Verizon Communications Inc., VZ
The company reported adjusted earnings of $1.28 per share, topping the analyst consensus forecast of $1.21 per share compiled by FactSet. Total revenue reached $34.4 billion, representing a 2.9% year-over-year increase, although falling marginally short of the $34.8 billion Wall Street estimate.
The real story wasn’t the earnings figure itself — it was subscriber performance. The company added 55,000 net postpaid phone subscribers during the quarter. Wall Street had anticipated a loss of approximately 81,000–88,000 customers.
This marks the first time Verizon has delivered positive postpaid phone net additions in a first quarter since 2013. For a telecommunications provider that’s been working to steady its wireless operations, this represents a significant turning point.
What’s Behind the Customer Growth
CEO Dan Schulman attributed the improvement to a transformed customer approach. “We are beginning to reclaim our market leadership by putting the customer at the center of everything we do, reducing friction to increase loyalty and create genuine value,” he explained.
A key component of this approach involved aggressively targeting competitors’ customers. The company provided enhanced deals to consumers who presented bills from AT&T and T-Mobile, successfully drawing subscribers away from rivals.
The telecommunications provider has also emphasized bundled service offerings — pairing home internet with wireless plans — a strategy AT&T has utilized successfully to improve customer retention. Early indicators suggest this approach is delivering results.
These quarterly results also incorporate Frontier for the first time, following the completion of that acquisition on January 20.
One notable challenge: wireless service revenue experienced pressure from $20 credits distributed to customers after a roughly 10-hour service disruption in January. Hundreds of thousands of subscribers received this reimbursement, creating a modest drag on revenue.
Guidance Gets a Boost
Verizon elevated its full-year adjusted EPS guidance to a range of $4.95–$4.99 per share. This represents an increase from the prior forecast of $4.90–$4.95, and exceeds the $4.90 analyst consensus at the midpoint.

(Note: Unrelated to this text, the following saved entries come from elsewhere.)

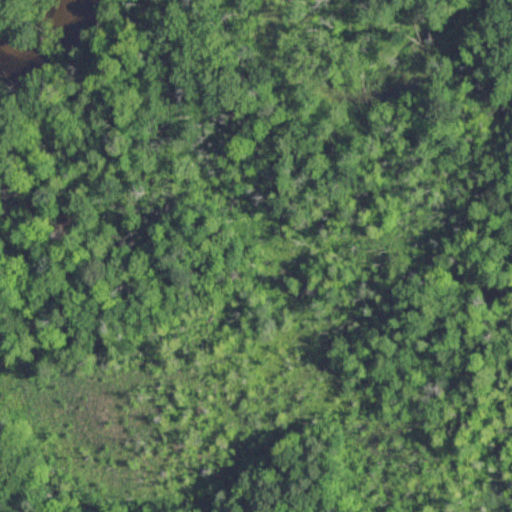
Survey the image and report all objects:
river: (51, 48)
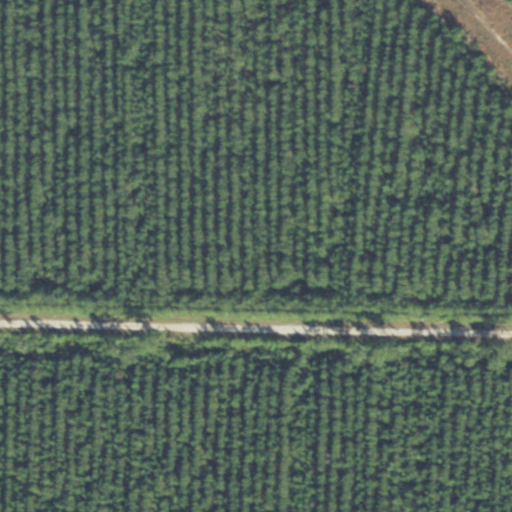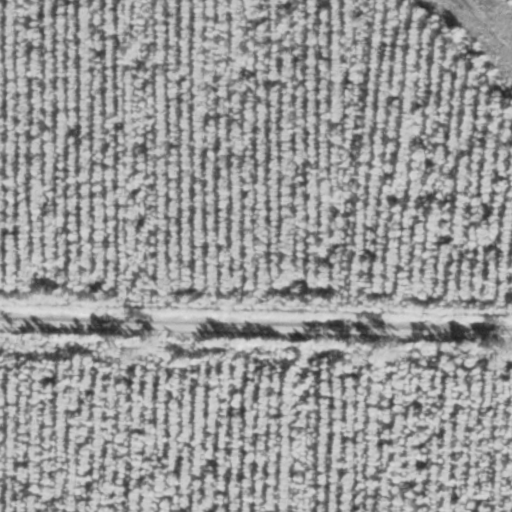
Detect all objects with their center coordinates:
road: (255, 278)
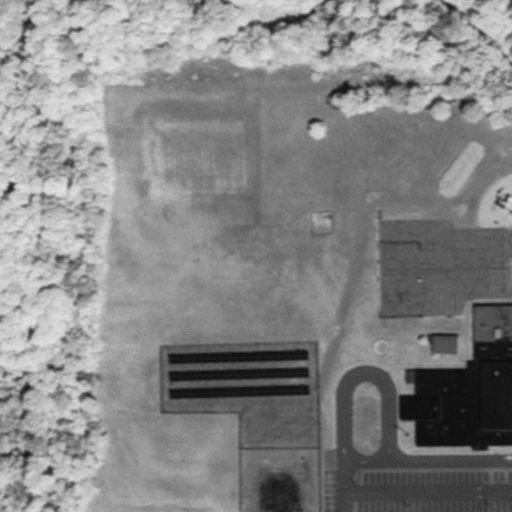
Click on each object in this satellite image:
building: (493, 322)
building: (445, 343)
building: (465, 402)
road: (418, 492)
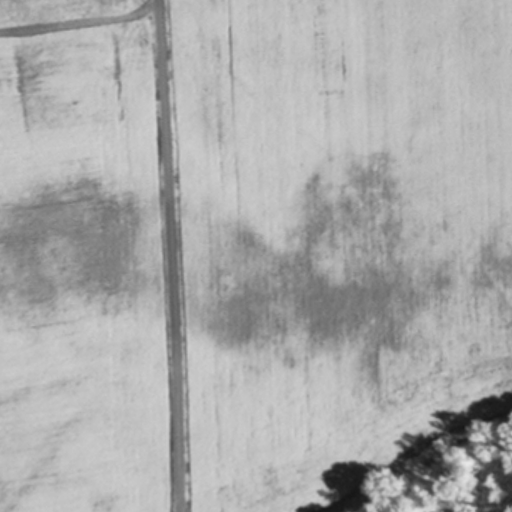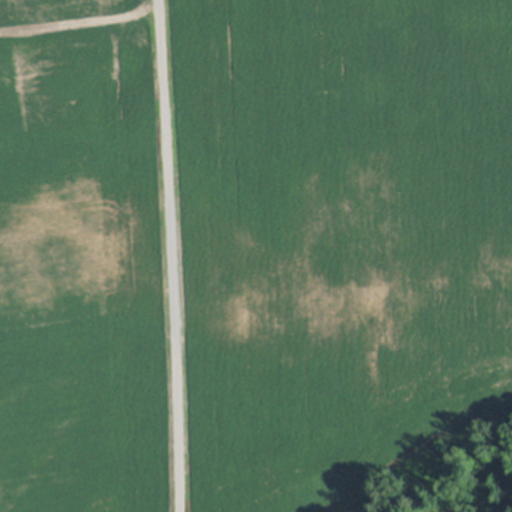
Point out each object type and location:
road: (170, 256)
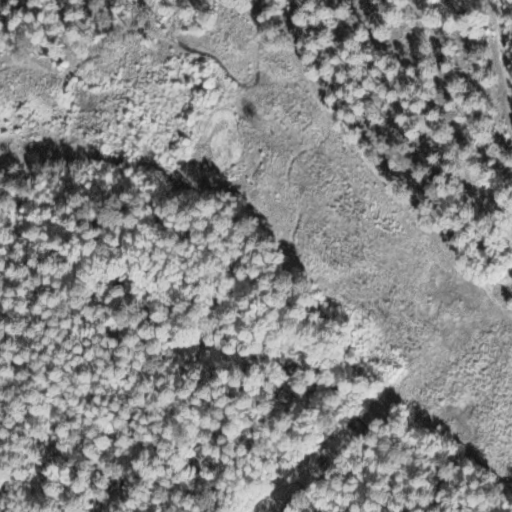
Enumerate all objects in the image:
park: (232, 287)
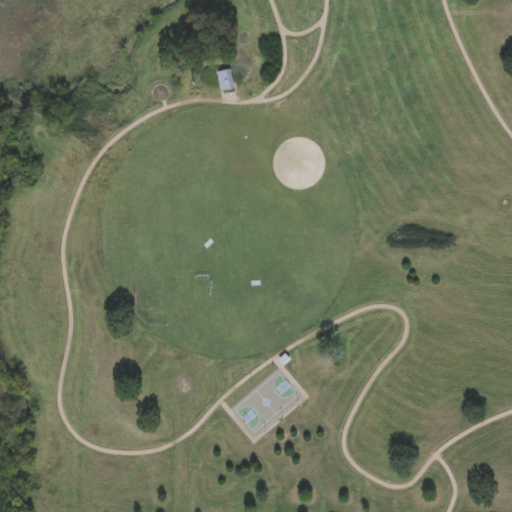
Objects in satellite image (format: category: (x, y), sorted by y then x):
road: (313, 28)
road: (283, 55)
building: (225, 81)
building: (224, 82)
park: (225, 233)
road: (512, 242)
park: (264, 403)
road: (181, 449)
road: (99, 450)
road: (451, 482)
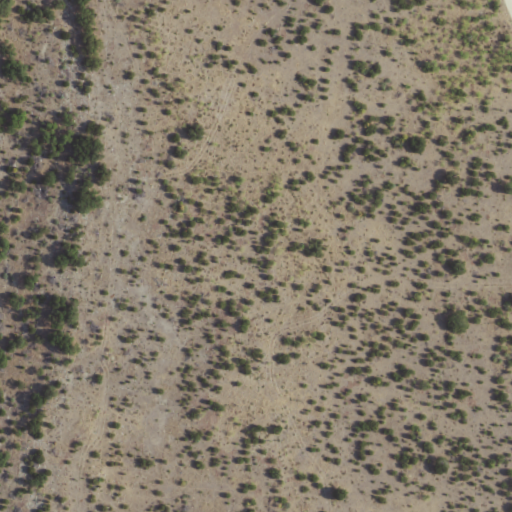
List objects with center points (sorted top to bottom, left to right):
road: (469, 98)
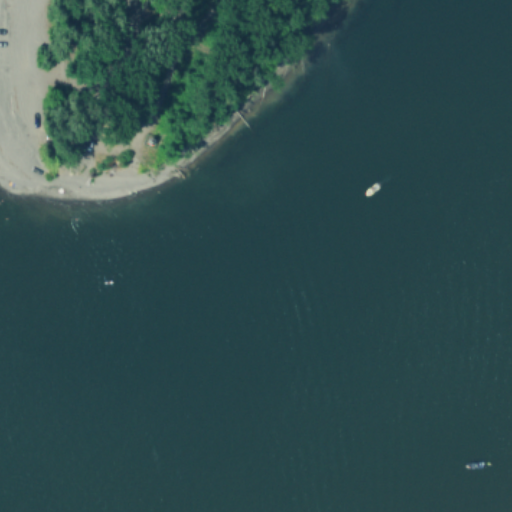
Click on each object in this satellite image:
road: (102, 142)
river: (358, 384)
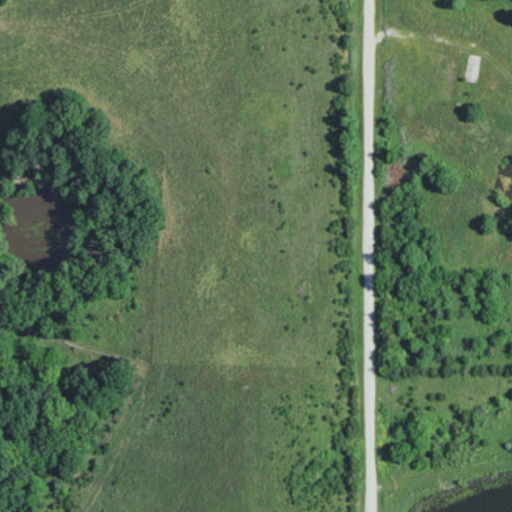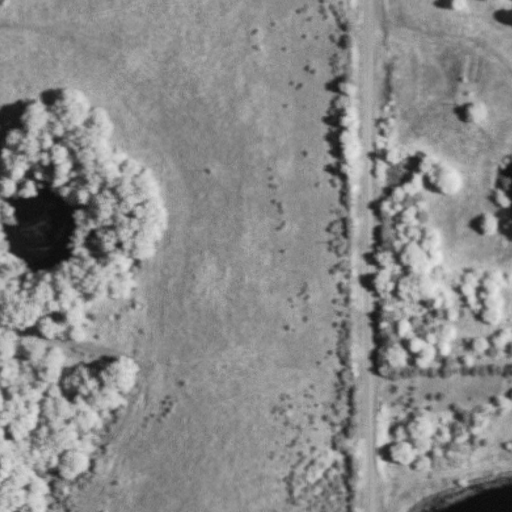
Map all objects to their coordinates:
road: (369, 256)
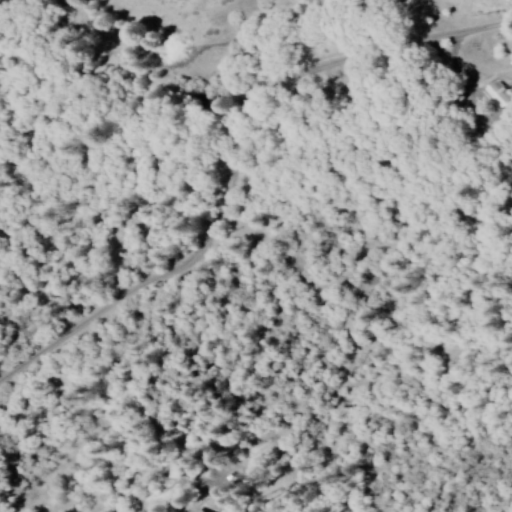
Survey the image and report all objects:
building: (493, 95)
road: (223, 212)
building: (197, 510)
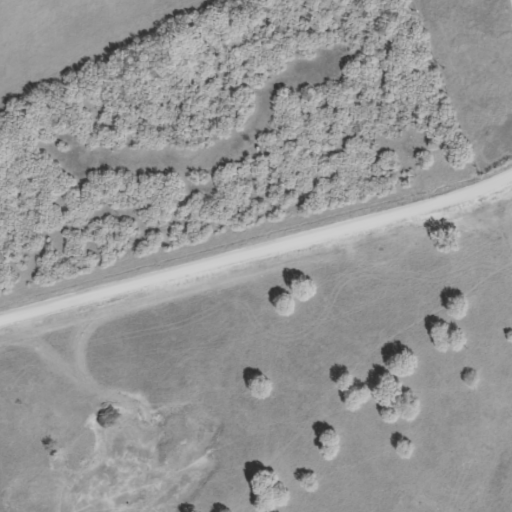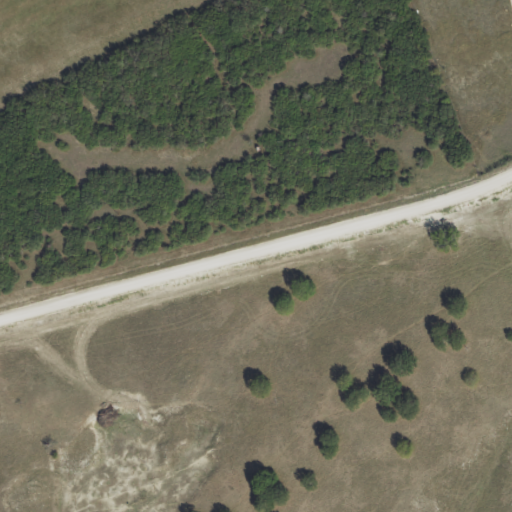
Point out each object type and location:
road: (400, 132)
road: (269, 154)
road: (258, 250)
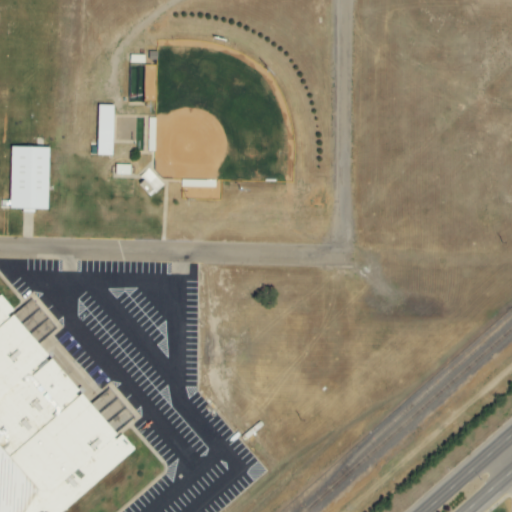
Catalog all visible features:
park: (217, 117)
road: (339, 126)
building: (104, 130)
building: (121, 169)
building: (28, 177)
building: (27, 178)
road: (164, 200)
road: (26, 225)
road: (166, 251)
parking lot: (156, 360)
railway: (404, 410)
stadium: (43, 413)
building: (43, 413)
railway: (407, 419)
building: (45, 427)
road: (505, 454)
road: (468, 473)
road: (487, 490)
road: (498, 501)
road: (29, 511)
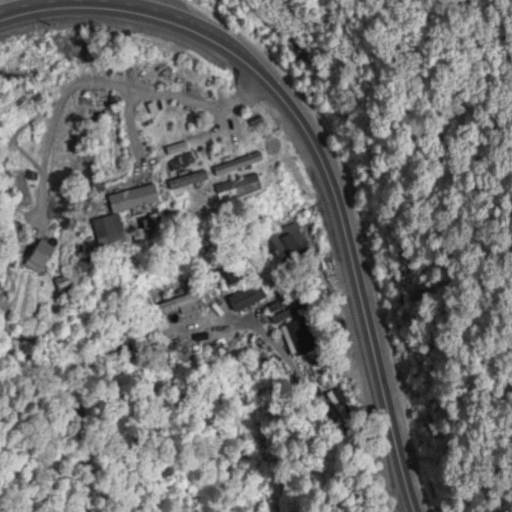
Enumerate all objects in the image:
road: (125, 1)
road: (8, 8)
road: (107, 86)
road: (128, 136)
building: (146, 144)
building: (174, 149)
road: (313, 151)
building: (238, 165)
building: (188, 181)
building: (237, 185)
building: (30, 202)
building: (109, 231)
building: (288, 243)
building: (37, 255)
building: (231, 275)
building: (246, 299)
building: (180, 306)
building: (293, 328)
building: (113, 352)
road: (327, 412)
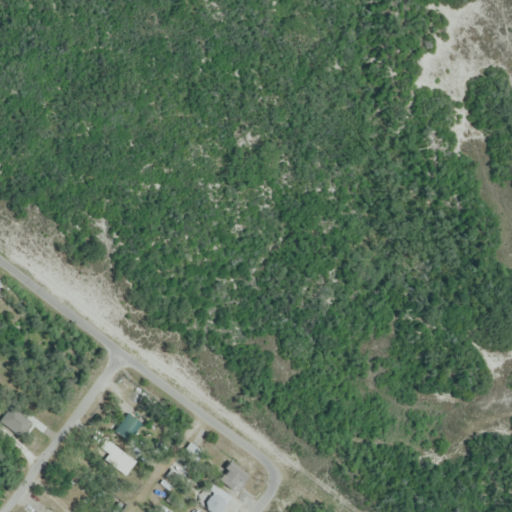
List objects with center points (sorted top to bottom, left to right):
road: (139, 364)
road: (61, 432)
building: (191, 451)
building: (231, 475)
road: (267, 494)
building: (215, 499)
building: (29, 510)
building: (198, 510)
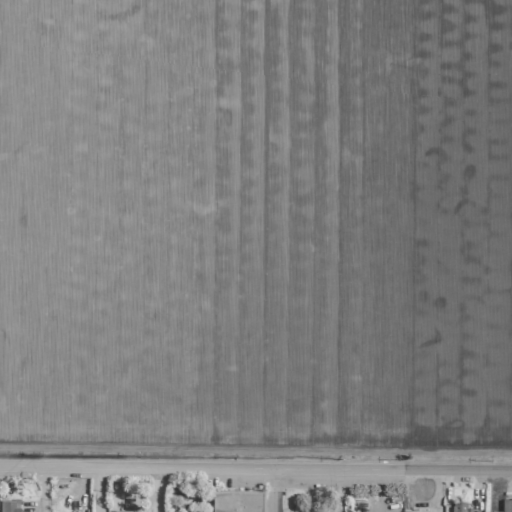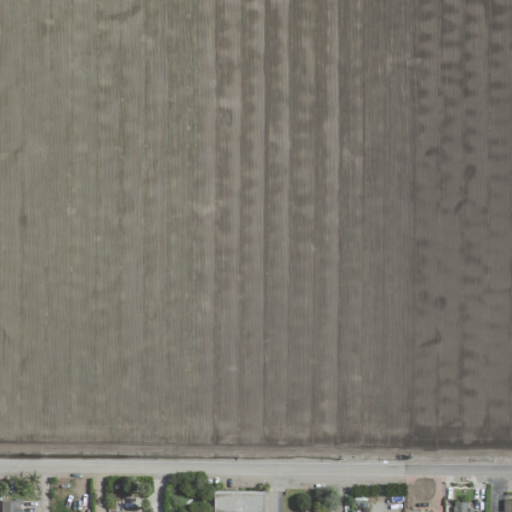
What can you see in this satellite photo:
crop: (256, 218)
road: (255, 469)
road: (42, 490)
road: (100, 490)
road: (159, 490)
road: (278, 491)
road: (355, 491)
building: (237, 502)
building: (9, 506)
building: (506, 506)
building: (458, 508)
building: (126, 511)
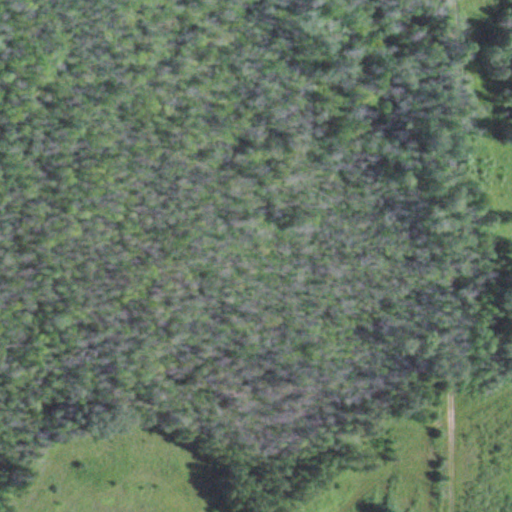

The telecommunications company also indicated it now anticipates total retail postpaid phone net additions for 2026 will land in the upper portion of its 750,000 to 1 million guidance range.
While subtle, this represents a meaningful revision. Verizon isn’t merely exceeding Q1 expectations — it’s signaling to the investment community that sustained momentum lies ahead.
S&P 500 futures traded relatively flat on Monday as the broader market awaited major technology sector earnings releases.